Was machen Sie aktuell nach dem Rückzug aus Ihren politischen Ämtern?

Ich habe einen Lehrauftrag an der Universität Bonn, engagiere mich sehr stark ehrenamtlich und bin Mitglied in der Rechtsanwaltsgesellschaft Beiten Burkhardt. Mir macht der neue Lebensabschnitt viel Freude. Ich habe jetzt auch Zeit, über zentrale Herausforderungen wie den demografischen Wandel nachzudenken und Vorschläge zumachen.

Mein Vorschlag, das Renteneintrittsalter abzuschaffen und jedem zu erlauben, selbst zu entscheiden, wann er in Rente geht, hat inzwischen viel Zustimmung gefunden. Etwa durch die Vorsitzenden von Gesamtmetall und IG Metall. Es tut sich also etwas.

Was können Politik, Wirtschaft, Gesellschaft und jeder Einzelne zum Thema „Demografischer Wandel“ beitragen?

Seit Jahrzehnten diskutiert Deutschland über Gastarbeiter und Facharbeiter, über Zuwanderung und Auswanderung, über Bevölkerungsexplosion und Bevölkerungsrückgang, über eine älter werdende Gesellschaft und den demografischen Wandel. Geschehen ist zu wenig.

Dabei hat der demografische Wandel schon begonnen. Schulen werden geschlossen. Dörfer werden leer. Lehrstellen können nicht mehr besetzt werden. Doch das ist nur der Anfang. Es wird Zeit, ein Gesamtkonzept vorzulegen und dazu muss jeder beitragen.

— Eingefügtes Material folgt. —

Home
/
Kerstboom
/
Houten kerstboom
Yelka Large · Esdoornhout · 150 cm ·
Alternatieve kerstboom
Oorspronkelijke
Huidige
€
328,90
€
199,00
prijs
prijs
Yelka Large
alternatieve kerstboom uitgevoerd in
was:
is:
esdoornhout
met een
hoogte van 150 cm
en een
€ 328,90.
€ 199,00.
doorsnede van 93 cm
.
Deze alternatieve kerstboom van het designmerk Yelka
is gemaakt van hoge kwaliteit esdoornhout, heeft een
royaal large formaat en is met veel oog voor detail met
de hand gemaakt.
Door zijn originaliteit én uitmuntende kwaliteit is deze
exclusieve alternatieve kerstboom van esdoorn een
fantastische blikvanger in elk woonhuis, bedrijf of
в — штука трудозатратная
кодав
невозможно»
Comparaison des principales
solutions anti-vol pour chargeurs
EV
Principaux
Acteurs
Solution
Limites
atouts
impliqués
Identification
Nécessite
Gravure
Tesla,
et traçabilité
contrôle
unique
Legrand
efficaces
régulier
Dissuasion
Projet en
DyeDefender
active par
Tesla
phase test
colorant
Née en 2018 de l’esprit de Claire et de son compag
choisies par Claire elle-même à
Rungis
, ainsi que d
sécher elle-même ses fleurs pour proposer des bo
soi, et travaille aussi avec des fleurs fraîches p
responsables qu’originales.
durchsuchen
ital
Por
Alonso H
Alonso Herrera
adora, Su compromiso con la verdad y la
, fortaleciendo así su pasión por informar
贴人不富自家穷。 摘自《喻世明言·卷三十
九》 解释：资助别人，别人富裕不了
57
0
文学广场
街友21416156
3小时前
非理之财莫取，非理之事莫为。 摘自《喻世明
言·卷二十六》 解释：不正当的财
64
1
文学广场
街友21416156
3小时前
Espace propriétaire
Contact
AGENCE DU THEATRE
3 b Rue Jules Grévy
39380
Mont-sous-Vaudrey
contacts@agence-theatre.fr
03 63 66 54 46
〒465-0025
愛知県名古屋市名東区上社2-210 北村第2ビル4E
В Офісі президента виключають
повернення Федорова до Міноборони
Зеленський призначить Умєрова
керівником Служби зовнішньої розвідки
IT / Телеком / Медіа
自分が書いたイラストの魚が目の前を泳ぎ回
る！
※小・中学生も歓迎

Ihr Konzept ist ein neuer Generationenvertrag. Wie soll der genau aussehen?

Der heutige Generationenvertrag umfasst nur zwei Generationen. Die arbeitende Generation bezahlt die Renten der vorhergehenden. Der neue Generationenvertrag muss auch die Kinder und Jugendlichen umfassen. Die Idee ist nicht neu. Sie gab es schon bei der Einführung der lohnbezogenen, dynamischen Rente 1957. Damals lehnte Bundeskanzler Adenauer die Einbeziehung der jungen Generation mit dem Satz ab: „Kinder bekommen die Leute immer.“

Das war, wie man jetzt weiß, ein Irrtum. Wenn die Zahl der Kinder immer kleiner wird, geht die Rechnung aber nicht mehr auf. Deshalb brauchen wir im Generationenvertrag auch eine Kinder- und Bildungsrente. Dafür müssen wir die bestehenden kinder- und familienpolitischen Leistungen, die zurzeit etwa 189 Milliarden Euro betragen, einbeziehen.

Keiner kann heute erklären, warum der Kindergarten gebührenpflichtig, das Studium aber gebührenfrei ist. Und auch die individuelle Betreuung von Kindern in den öffentlichen Schulen ist oftmals viel schlechter als in den Privatschulen.

Auch für die Alten muss der Generationenvertrag ergänzt werden. Wer sein ganzes Leben gearbeitet hat, der muss auch im Alter ohne Sorgen leben können. Deshalb brauchen wir auch eine Mindestrente.

Wo setzen Sie den Hebel an, dass Menschen, die älter als 50 sind, wieder Beschäftigung finden?

Mit weniger Kindern und immer mehr Alten werden wir mehr arbeiten müssen. Mehr arbeiten, das heißt: Steigerung der Arbeitsproduktivität, Steigerung der Erwerbsquote, insbesondere bei Frauen, Steigerung der Arbeitszeit, Ausbau eines ausreichenden Angebotes von Kita-Plätzen, mehr Tagesmütter und Ganztagsschulen.

Mit Zuwanderung ist das Problem nicht zu lösen. Aber wir sollten den arbeitslosen Jugendlichen in Spanien, Portugal und Griechenland anbieten, bei uns zu arbeiten. Mehr arbeiten heißt übrigens nicht, dass man mit 67 Jahren als Dachdecker noch auf dem Dach rumläuft.

Ältere Arbeitnehmer verfügen über viel Fachwissen. Wer viel Erfahrung hat, kann als Facharbeiter oder Handwerker auch bei der Baustellenorganisation, der Rechnungslegung oder der Kundenbetreuung Wertvolles leisten.

Bis zu welchem Alter wird Jürgen Rüttgers arbeiten?

So lange es irgend geht, denn wer sich engagiert und arbeitet, bleibt auch gesund.